I once tried to disassemble it in order to clean out all the dust that is clogging up that fan unit.  I had to admit defeat after I still could not pry it apart with 27 screws out.

Admittedly, I pretty much only use it now when the TV is on and I need a larger screen than my phone affords me for secondary surfing. So not very often.  Still, to be in working (mostly) order without ever having a major hardware failure, and outliving Microsoft support of it's OS, I really have to hand it to that heavy little Fujitsu. You weren't cheap, but you gave me eight good years which is more I can say for any other computer I've owned.

I'll miss you buddy.

Thursday, March 13, 2014

Heading to Houston

Well it's official, I'm heading to Houston at the end of March to take part in Coder Camps. Twelve weeks later I'll be hunting for my first junior developer job.

Deciding which school to attend was a challenging proposition. First, if you don't know what I've been up to the last month or so, I've been researching and preparing to attend a code boot camp.  A what? It's a full-time 8-16 week experience where you focus on nothing but acquiring and practicing the skills needed to become a web developer.

I started by looking up every program I could find across the country. In the end I had a list of my top twelve programs, spread out from Seattle to San Francisco, to New York.  I changed my mind on which program was my "top choice" repeatedly. Repeatedly.  There's a good chance I'll find my first job in the same place I go to school, so location and cost of living were factors, then there was length of program, start date, cost of tuition, and curriculum, including which languages and frameworks would be taught. This school boasts great job placement outcomes, that school has awesome job fairs...I kept notes in a lengthy spreadsheet.

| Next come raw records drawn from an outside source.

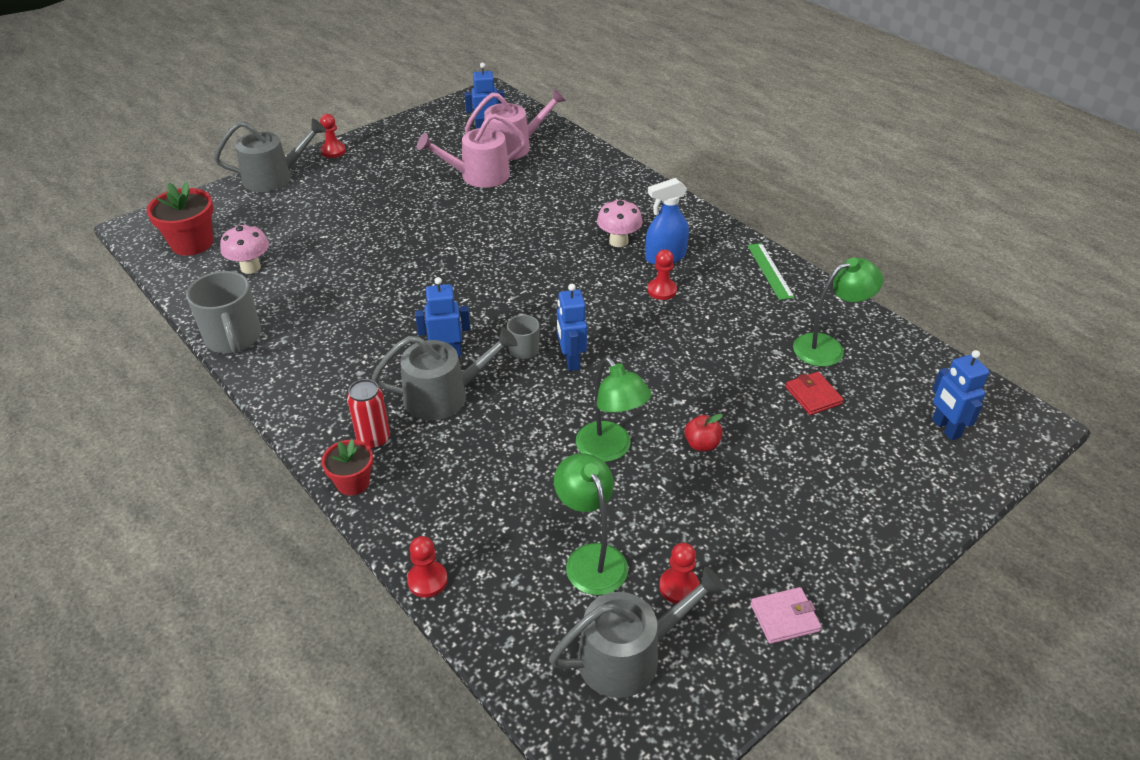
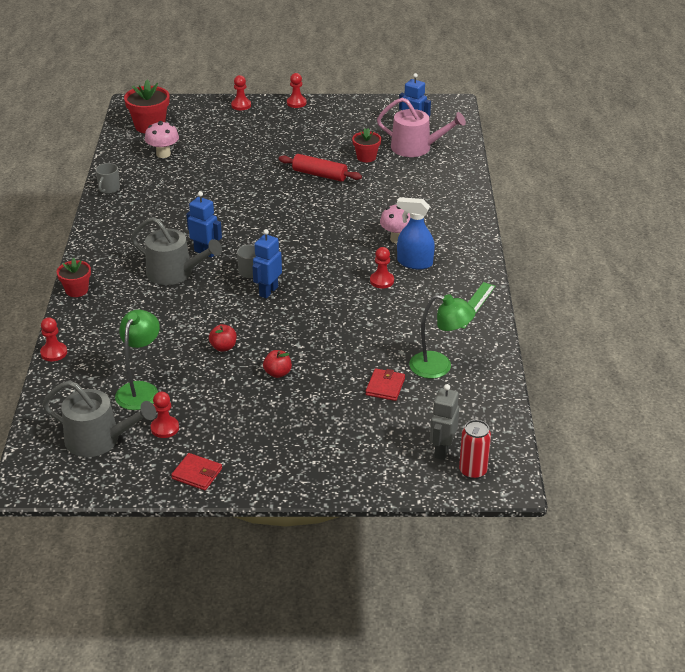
camera: 40 degrees right, 5 degrees down
(233, 338) = (109, 189): grey mug -> grey mug, size x0.54
(274, 177) = (241, 105): grey watering can -> red pawn
(373, 439) = (112, 275): red can -> red can (472, 471)
(456, 213) = (319, 175): none -> red rolling pin
(479, 176) = (366, 157): pink watering can -> red flower pot
(610, 450) = (223, 347): green lamp -> red apple
(784, 617) = (197, 474): pink wallet -> red wallet
(945, 428) = (442, 450): blue robot -> grey robot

While most schools teach Ruby on Rails a few teach .Net / C# instead (virtually all camps include Javascript). For anyone lost again, these things, "Ruby" and ".Net", are tools used for building websites.  Ruby is a language gaining in popularity and is often the choice of start ups. C# is popular with large businesses and corporations. My research shows there are more C# jobs than Ruby in the Portland area, but it varies from region to region.

I applied to the top programs on my list, went through interviews, tests - both logic and coding, technical interviews, and even answer the question "What's the most challenging thing you've ever done?" Then it came time to make the tough choice.  In the end Coder Camps won out due to a combination of factors not the least of which were an impressive record of post-graduation job placement, focus on .Net, and Houston's very reasonable cost of living.

One little perk to finally knowing where I'm going is that I can, for now, cross Ruby and Rails off my List of Things to Learn About Today. Now its down to just C#, .Net, Javascript, HTML, CSS, SCSS, GitHub, Command Line, and... the list goes on.

Still, the 5 days or so I've focused heavily on strengthening my CSS skills mainly because I just didn't want to invest a ton of time into C# or Ruby only to later attend a school that taught the other. Now I can safely dive back into C#.

So I've got that going for me, which is nice.